We have a 14 year old Subaru that we bought used and a 25 year old Chevy van also bought used. They're "new" in our view. We don't drive nearly as much as we used to, and the van really is superfluous, but we keep it and I sometimes drive it. It's a convenience in a pinch, for example when the car is in the shop or when we need to transport something large/bulky that won't fit in the car.

I've bought some tools/equipment necessary or helpful to growing things and taking care of our little patch of ground. But I also do without. For example, we don't have a wheelbarrow. Seems strange, but I make do with a wheeled garbage can that serves the purpose just as well if not better.

Many other examples of making do could be given, but the point is that much of what needs to be done can be done without things you simply have to have in order to do them. And very often, things that can't be done without this or that tool or equipment don't really need to be done.

"Living poor..." is a lifestyle of survival if you will.

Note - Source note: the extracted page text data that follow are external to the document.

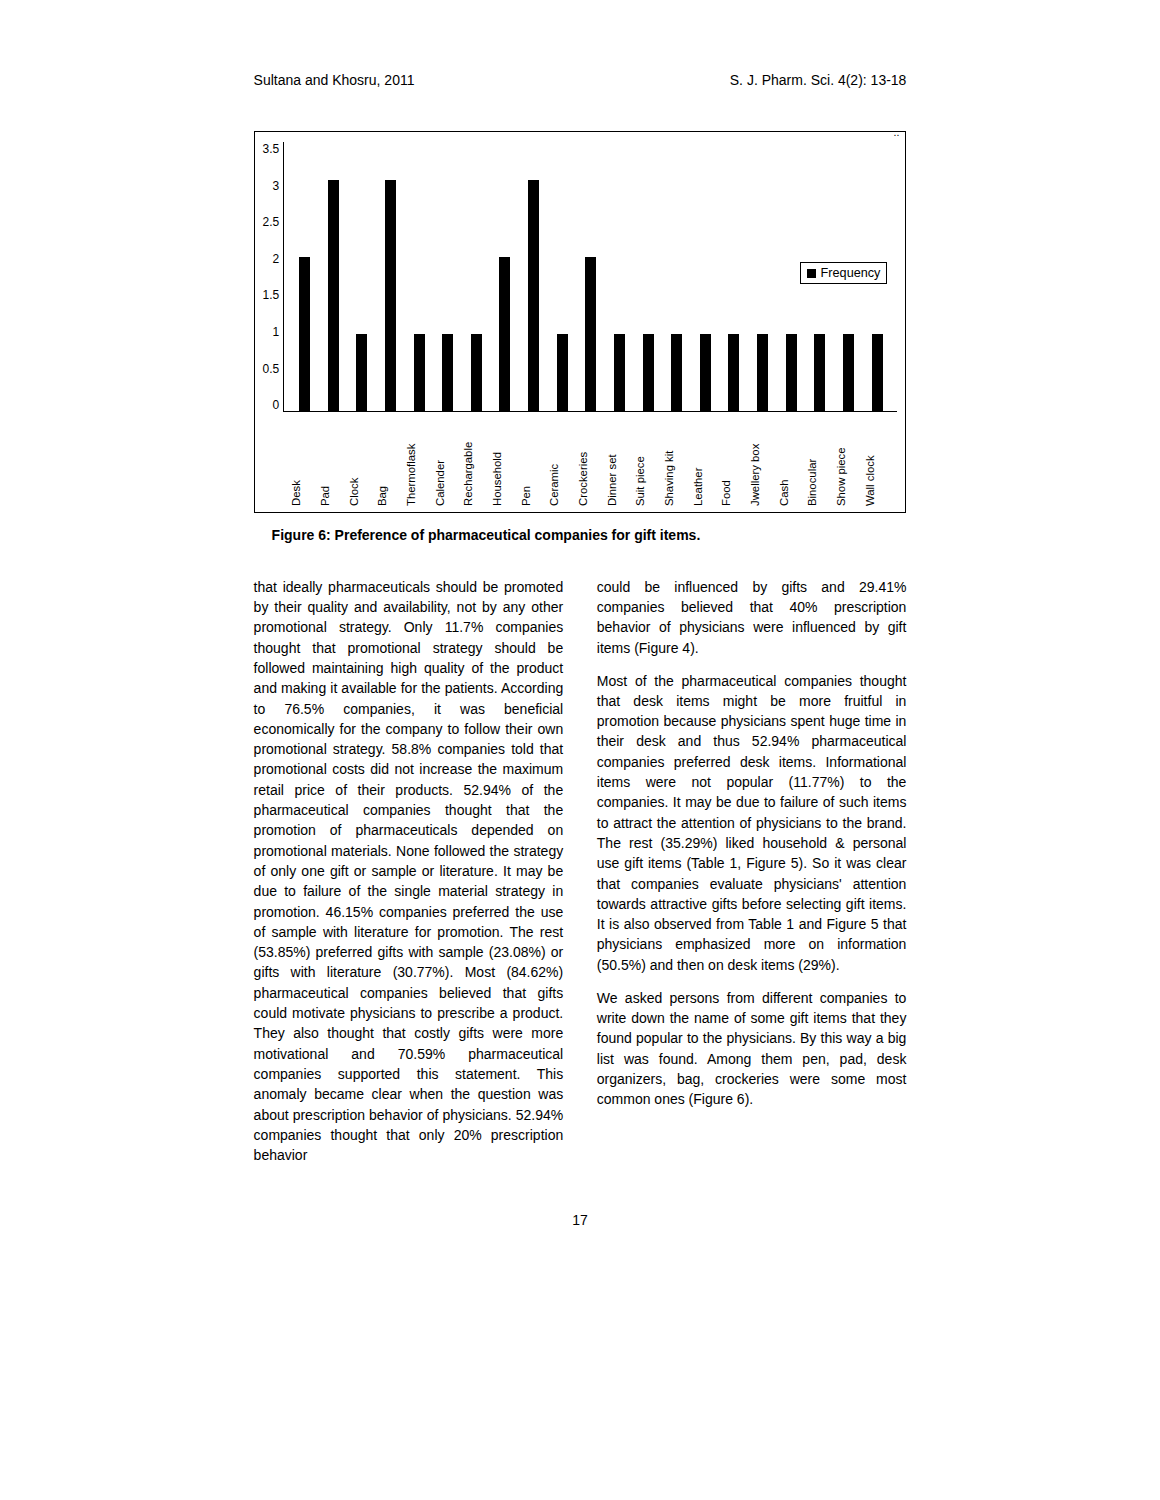Sultana and Khosru, 2011 S. J. Pharm. Sci. 4(2): 13-18
..
3.5 3 2.5 2 1.5 1 0.5 0
Desk
Pad
Clock
Bag
Thermoflask
Calender
Rechargable
Household
Pen
Ceramic
Crockeries
Dinner set
Suit piece
Shaving kit
Leather
Food
Jwellery box
Cash
Binocular
Show piece
Wall clock
Frequency
Figure 6: Preference of pharmaceutical companies for gift items.
that ideally pharmaceuticals should be promoted by their quality and availability, not by any other promotional strategy. Only 11.7% companies thought that promotional strategy should be followed maintaining high quality of the product and making it available for the patients. According to 76.5% companies, it was beneficial economically for the company to follow their own promotional strategy. 58.8% companies told that promotional costs did not increase the maximum retail price of their products. 52.94% of the pharmaceutical companies thought that the promotion of pharmaceuticals depended on promotional materials. None followed the strategy of only one gift or sample or literature. It may be due to failure of the single material strategy in promotion. 46.15% companies preferred the use of sample with literature for promotion. The rest (53.85%) preferred gifts with sample (23.08%) or gifts with literature (30.77%). Most (84.62%) pharmaceutical companies believed that gifts could motivate physicians to prescribe a product. They also thought that costly gifts were more motivational and 70.59% pharmaceutical companies supported this statement. This anomaly became clear when the question was about prescription behavior of physicians. 52.94% companies thought that only 20% prescription behavior
could be influenced by gifts and 29.41% companies believed that 40% prescription behavior of physicians were influenced by gift items (Figure 4).
Most of the pharmaceutical companies thought that desk items might be more fruitful in promotion because physicians spent huge time in their desk and thus 52.94% pharmaceutical companies preferred desk items. Informational items were not popular (11.77%) to the companies. It may be due to failure of such items to attract the attention of physicians to the brand. The rest (35.29%) liked household & personal use gift items (Table 1, Figure 5). So it was clear that companies evaluate physicians' attention towards attractive gifts before selecting gift items. It is also observed from Table 1 and Figure 5 that physicians emphasized more on information (50.5%) and then on desk items (29%).
We asked persons from different companies to write down the name of some gift items that they found popular to the physicians. By this way a big list was found. Among them pen, pad, desk organizers, bag, crockeries were some most common ones (Figure 6).
17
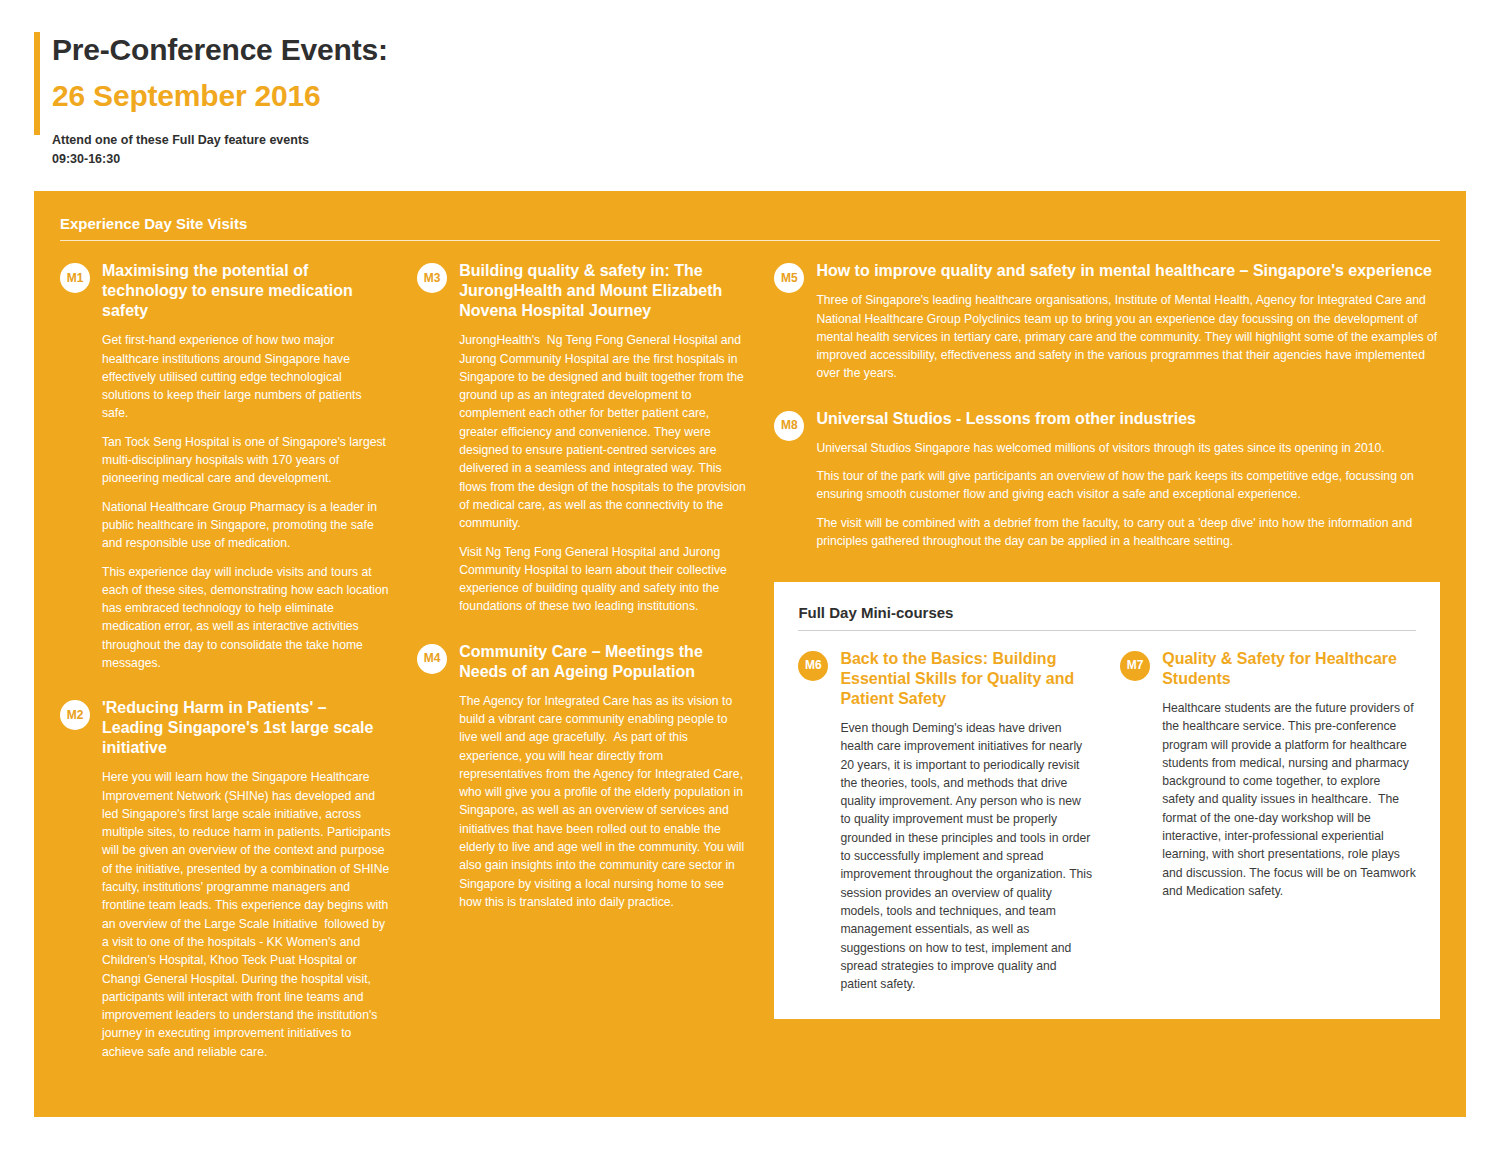Pre-Conference Events:
26 September 2016
Attend one of these Full Day feature events
09:30-16:30
Experience Day Site Visits
M1
Maximising the potential of technology to ensure medication safety
Get first-hand experience of how two major healthcare institutions around Singapore have effectively utilised cutting edge technological solutions to keep their large numbers of patients safe.
Tan Tock Seng Hospital is one of Singapore's largest multi-disciplinary hospitals with 170 years of pioneering medical care and development.
National Healthcare Group Pharmacy is a leader in public healthcare in Singapore, promoting the safe and responsible use of medication.
This experience day will include visits and tours at each of these sites, demonstrating how each location has embraced technology to help eliminate medication error, as well as interactive activities throughout the day to consolidate the take home messages.
M2
'Reducing Harm in Patients' – Leading Singapore's 1st large scale initiative
Here you will learn how the Singapore Healthcare Improvement Network (SHINe) has developed and led Singapore's first large scale initiative, across multiple sites, to reduce harm in patients. Participants will be given an overview of the context and purpose of the initiative, presented by a combination of SHINe faculty, institutions' programme managers and frontline team leads. This experience day begins with an overview of the Large Scale Initiative followed by a visit to one of the hospitals - KK Women's and Children's Hospital, Khoo Teck Puat Hospital or Changi General Hospital. During the hospital visit, participants will interact with front line teams and improvement leaders to understand the institution's journey in executing improvement initiatives to achieve safe and reliable care.
M3
Building quality & safety in: The JurongHealth and Mount Elizabeth Novena Hospital Journey
JurongHealth's Ng Teng Fong General Hospital and Jurong Community Hospital are the first hospitals in Singapore to be designed and built together from the ground up as an integrated development to complement each other for better patient care, greater efficiency and convenience. They were designed to ensure patient-centred services are delivered in a seamless and integrated way. This flows from the design of the hospitals to the provision of medical care, as well as the connectivity to the community.
Visit Ng Teng Fong General Hospital and Jurong Community Hospital to learn about their collective experience of building quality and safety into the foundations of these two leading institutions.
M4
Community Care – Meetings the Needs of an Ageing Population
The Agency for Integrated Care has as its vision to build a vibrant care community enabling people to live well and age gracefully. As part of this experience, you will hear directly from representatives from the Agency for Integrated Care, who will give you a profile of the elderly population in Singapore, as well as an overview of services and initiatives that have been rolled out to enable the elderly to live and age well in the community. You will also gain insights into the community care sector in Singapore by visiting a local nursing home to see how this is translated into daily practice.
M5
How to improve quality and safety in mental healthcare – Singapore's experience
Three of Singapore's leading healthcare organisations, Institute of Mental Health, Agency for Integrated Care and National Healthcare Group Polyclinics team up to bring you an experience day focussing on the development of mental health services in tertiary care, primary care and the community. They will highlight some of the examples of improved accessibility, effectiveness and safety in the various programmes that their agencies have implemented over the years.
M8
Universal Studios - Lessons from other industries
Universal Studios Singapore has welcomed millions of visitors through its gates since its opening in 2010.
This tour of the park will give participants an overview of how the park keeps its competitive edge, focussing on ensuring smooth customer flow and giving each visitor a safe and exceptional experience.
The visit will be combined with a debrief from the faculty, to carry out a 'deep dive' into how the information and principles gathered throughout the day can be applied in a healthcare setting.
Full Day Mini-courses
M6
Back to the Basics: Building Essential Skills for Quality and Patient Safety
Even though Deming's ideas have driven health care improvement initiatives for nearly 20 years, it is important to periodically revisit the theories, tools, and methods that drive quality improvement. Any person who is new to quality improvement must be properly grounded in these principles and tools in order to successfully implement and spread improvement throughout the organization. This session provides an overview of quality models, tools and techniques, and team management essentials, as well as suggestions on how to test, implement and spread strategies to improve quality and patient safety.
M7
Quality & Safety for Healthcare Students
Healthcare students are the future providers of the healthcare service. This pre-conference program will provide a platform for healthcare students from medical, nursing and pharmacy background to come together, to explore safety and quality issues in healthcare. The format of the one-day workshop will be interactive, inter-professional experiential learning, with short presentations, role plays and discussion. The focus will be on Teamwork and Medication safety.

Callenbach was adept at it, but he didn't need to live poor because he lacked money or any other benefit of and upper middle class white male life during his lifetime. He wasn't forced into and kept in poverty the way so many Americans have been. He recognized the truth of their plight even in the early '70s, though, and in seeing that truth, he offered what he could of solutions; advice and ideas he thought would be helpful.

At least for me, and I suspect many others, they were. 

Whether poor people today need or want them, I can't say. Much of the practical advice he gives is second nature to someone who's been living poor for a while. A good deal of it no longer applies because of cultural, social and economic changes since the '70s. And the number of abjectly poor people living unhoused on the streets has grown exponentially. His advice won't and can't help most of them, because "Living poor..." in the Callenbach style requires shelter and access to so much of what someone on the streets doesn't have.

We've seen one failed attempt after another to rectify forced impoverishment over the decades; "nothing seems to help" for long or in many cases, at all. In my view, most of these activities aren't meant to seriously address the problem. They are meant as job creation for surplus sons and daughters of the higher classes. They cannot solve a problem they seek to perpetuate to ensure their own well-being. This is not unlike the situation of the monasteries of yore. Yes, some did good works, but that wasn't the point of them. 

Meanwhile, I can and do recommend Living Poor With Style  (if you can find the original publication not one of the later revisions) as a window on the history of poverty in this country. It's not a complete picture by any means, but it serves to illuminate what people could and did do to alleviate poverty themselves. It became something of a guidebook for disgruntled middle class folks who sought to simplify their lives by "living poor" without necessarily being poor (which I suspect was Callenbach's own position.) And it proved inspirational to any number of alternative lifestyle and ecological/utopian ideals we see in operation today.